Hoeven Announces Bipartisan Compromise on Student Loan Certainty Act
Changes Broaden Support, Enhance Prospects for Passage
WASHINGTON – Senator John Hoeven today announced that a compromise has been struck on the Bipartisan Student Loan Certainty Act that he is cosponsoring. The amended legislation will incorporates caps to ensure that loan rates don’t exceed affordable levels. The measure will reduce loan rates for 100 percent of borrowers.
In addition to Hoeven, prime sponsors of the bill include Senators Joe Manchin (D- W.Va.), Lamar Alexander (R-Tenn.), Kelly Ayotte (R-N.H.), Richard Burr (R-N.C.), Tom Carper (D-Del.), Tom Coburn (R-Okla.), Johnny Isakson (R-Ga.), and Angus King (I-Maine).
The Bipartisan Student Loan Certainty Act would tie all federal student loan rates to the 10-year U.S. Treasury note rate to reflect current market and employment conditions. Specifically, the bill would take the rate for 10-year Treasury notes, which this year would be 1.81 percent, and add fixed percentages to undergraduate, graduate and PLUS loans. Rates would be locked in for the life of the loan.
For example, borrowers this academic year would be able to lock in the following rates:
- Undergraduate loans: 1.8% + 2.05% = 3.86%
- Graduate loans: 1.8% + 3.6% = 5.4%
- PLUS loans: 1.8% + 4.6% = 6.4%
In the future, even if the Treasury note rate increases, the student loan rates would be capped. The rates could never exceed 8.25 percent for undergraduate loans, which represent 80 percent of all student loans. The cap for graduate school loans is 9.5 percent and the cap for PLUS loans is10.5 percent.

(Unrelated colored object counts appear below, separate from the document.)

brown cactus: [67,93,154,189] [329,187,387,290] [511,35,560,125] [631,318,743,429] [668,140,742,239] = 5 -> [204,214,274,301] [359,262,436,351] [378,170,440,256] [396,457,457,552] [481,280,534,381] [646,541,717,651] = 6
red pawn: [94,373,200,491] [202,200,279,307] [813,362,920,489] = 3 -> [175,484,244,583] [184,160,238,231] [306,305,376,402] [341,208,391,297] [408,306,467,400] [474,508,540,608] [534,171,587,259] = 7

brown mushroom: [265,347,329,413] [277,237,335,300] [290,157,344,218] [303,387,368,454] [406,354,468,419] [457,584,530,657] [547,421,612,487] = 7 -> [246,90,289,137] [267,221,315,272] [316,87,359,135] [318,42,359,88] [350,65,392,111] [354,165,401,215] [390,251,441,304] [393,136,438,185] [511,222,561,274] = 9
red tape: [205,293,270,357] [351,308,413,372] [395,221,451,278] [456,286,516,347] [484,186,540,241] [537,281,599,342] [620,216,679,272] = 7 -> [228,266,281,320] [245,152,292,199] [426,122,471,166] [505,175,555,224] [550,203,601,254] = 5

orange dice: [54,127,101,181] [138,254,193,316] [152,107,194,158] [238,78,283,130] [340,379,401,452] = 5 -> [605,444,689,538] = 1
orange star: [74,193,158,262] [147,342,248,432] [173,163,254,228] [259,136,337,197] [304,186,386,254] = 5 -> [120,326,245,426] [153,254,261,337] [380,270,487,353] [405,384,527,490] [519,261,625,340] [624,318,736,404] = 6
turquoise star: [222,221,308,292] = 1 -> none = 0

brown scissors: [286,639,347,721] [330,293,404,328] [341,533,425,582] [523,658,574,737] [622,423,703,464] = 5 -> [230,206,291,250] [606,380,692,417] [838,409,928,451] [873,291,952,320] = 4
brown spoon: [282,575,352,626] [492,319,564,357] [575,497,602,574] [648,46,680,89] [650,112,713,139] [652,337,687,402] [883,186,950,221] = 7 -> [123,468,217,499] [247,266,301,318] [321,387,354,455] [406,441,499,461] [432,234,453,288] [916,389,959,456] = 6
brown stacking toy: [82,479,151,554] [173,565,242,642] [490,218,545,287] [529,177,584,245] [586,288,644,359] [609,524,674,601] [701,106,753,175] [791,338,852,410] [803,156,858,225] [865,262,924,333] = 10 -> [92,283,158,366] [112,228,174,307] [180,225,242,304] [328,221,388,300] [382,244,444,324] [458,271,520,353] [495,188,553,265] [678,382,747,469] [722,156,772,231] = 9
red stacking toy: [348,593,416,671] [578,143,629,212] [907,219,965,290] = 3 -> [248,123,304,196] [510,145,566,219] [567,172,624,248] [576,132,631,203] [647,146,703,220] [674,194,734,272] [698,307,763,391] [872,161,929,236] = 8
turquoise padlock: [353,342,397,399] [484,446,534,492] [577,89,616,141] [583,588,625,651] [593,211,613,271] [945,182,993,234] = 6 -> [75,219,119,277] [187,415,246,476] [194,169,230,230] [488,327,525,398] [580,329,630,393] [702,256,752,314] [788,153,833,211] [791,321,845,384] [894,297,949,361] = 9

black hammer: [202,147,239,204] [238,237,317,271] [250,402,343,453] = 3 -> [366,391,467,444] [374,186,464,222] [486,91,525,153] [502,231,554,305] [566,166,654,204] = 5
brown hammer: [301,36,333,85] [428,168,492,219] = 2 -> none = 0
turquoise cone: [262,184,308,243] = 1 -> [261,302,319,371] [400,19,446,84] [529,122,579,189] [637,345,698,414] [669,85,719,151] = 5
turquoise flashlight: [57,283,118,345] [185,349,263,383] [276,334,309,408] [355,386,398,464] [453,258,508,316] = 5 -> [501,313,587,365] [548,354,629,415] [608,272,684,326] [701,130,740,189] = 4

Student borrowers would have a second safety net in addition to the rate caps because the loan payments would also be effectively capped at the Income-Based Repayment level, which limits student loan payments to 15 percent of income, and forgives any remaining balance after 25 years.
“This compromise represents a big step forward for students and families,” Hoeven said. “Speaker Boehner has indicated that the House plans to take up the bill soon after the Senate passes it, meaning the legislation could become law before August, giving students the certainty of knowing they will have affordable rates for the coming school year.”